Personal information
- Date of birth: 1 November 1964 (age 61)
- Place of birth: Graz, Austria
- Height: 1.87 m (6 ft 2 in)
- Position: Goalkeeper

Youth career
- 0000–1981: Grazer Sportklub

Senior career*
- Years: Team / Apps / (Gls)
- 1981–1992: Sturm Graz / 76 / (1)
- 1992–1996: SV Wüstenrot Salzburg / 153 / (1)
- 1997–1999: Real Zaragoza / 25 / (0)
- 1999–2001: DSV Leoben / 10 / (0)
- 1999–2000: → Grazer AK (loan) / 0 / (0)
- 2001–2003: PSV Salzburg

International career
- 1989–1995: Austria / 12 / (0)

Managerial career
- 2005–2006: Austria (goalkeeper coach)
- 2006–: Austria U21 (goalkeeper coach)

= Otto Konrad =

Austrian footballer

Otto Konrad (born 1 November 1964) is an Austrian former professional footballer who played as a goalkeeper.

==Club career==
Born in Graz, Konrad started his professional career with local outfit Sturm Graz, where he stayed 11 years before enjoying a successful period at Austria Salzburg.
 He played in both legs of the 1994 UEFA Cup Final which they lost to Inter Milan. He scored a headed goal in the 1994–95 season against Stahl Linz. In 1995, he won the Römer Award in honour of his success.

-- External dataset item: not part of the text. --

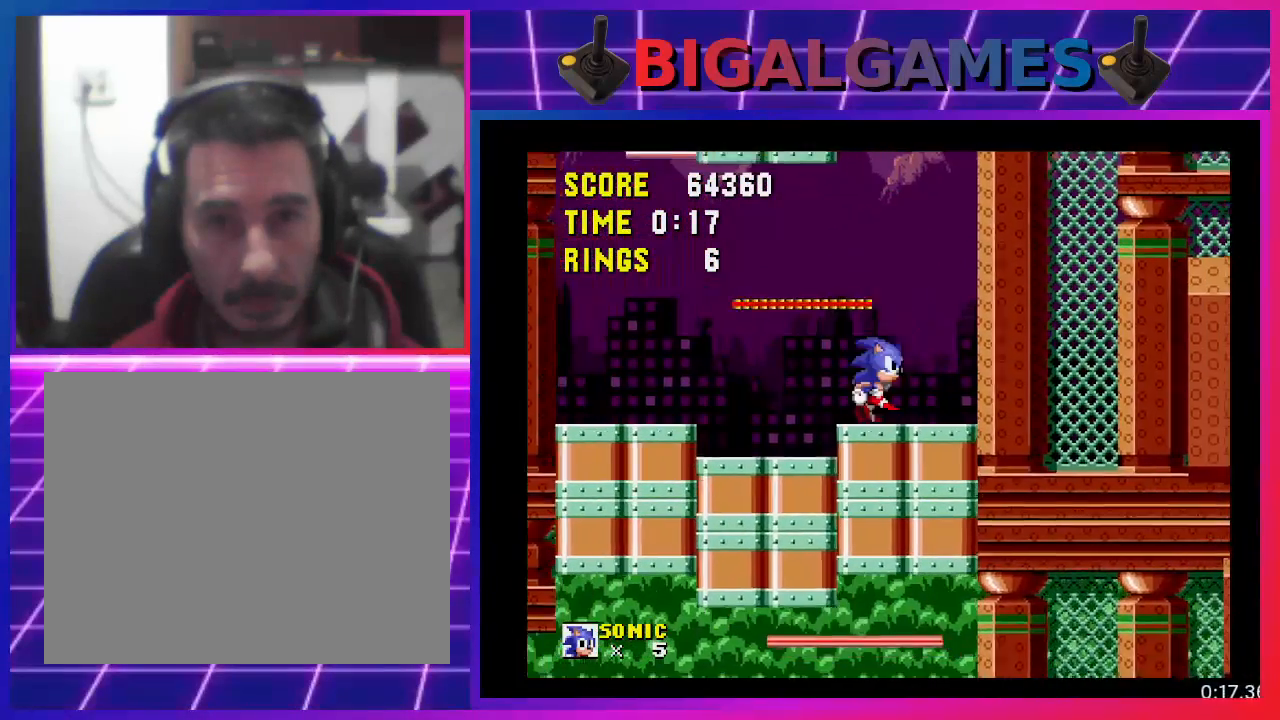
{"buttons": [], "events": [[33, "DPAD_LEFT", "down"], [133, "DPAD_LEFT", "up"]]}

In 1997, he joined Spanish side Real Zaragoza to become their first goalkeeper but he left them after only one and a half season to return to Austria.

==International career==
Konrad made his debut for Austria in a May 1989 friendly match against Norway and was a participant at the 1990 FIFA World Cup. He earned 12 caps. His last international was an August 1995 European Championship qualification match against Latvia.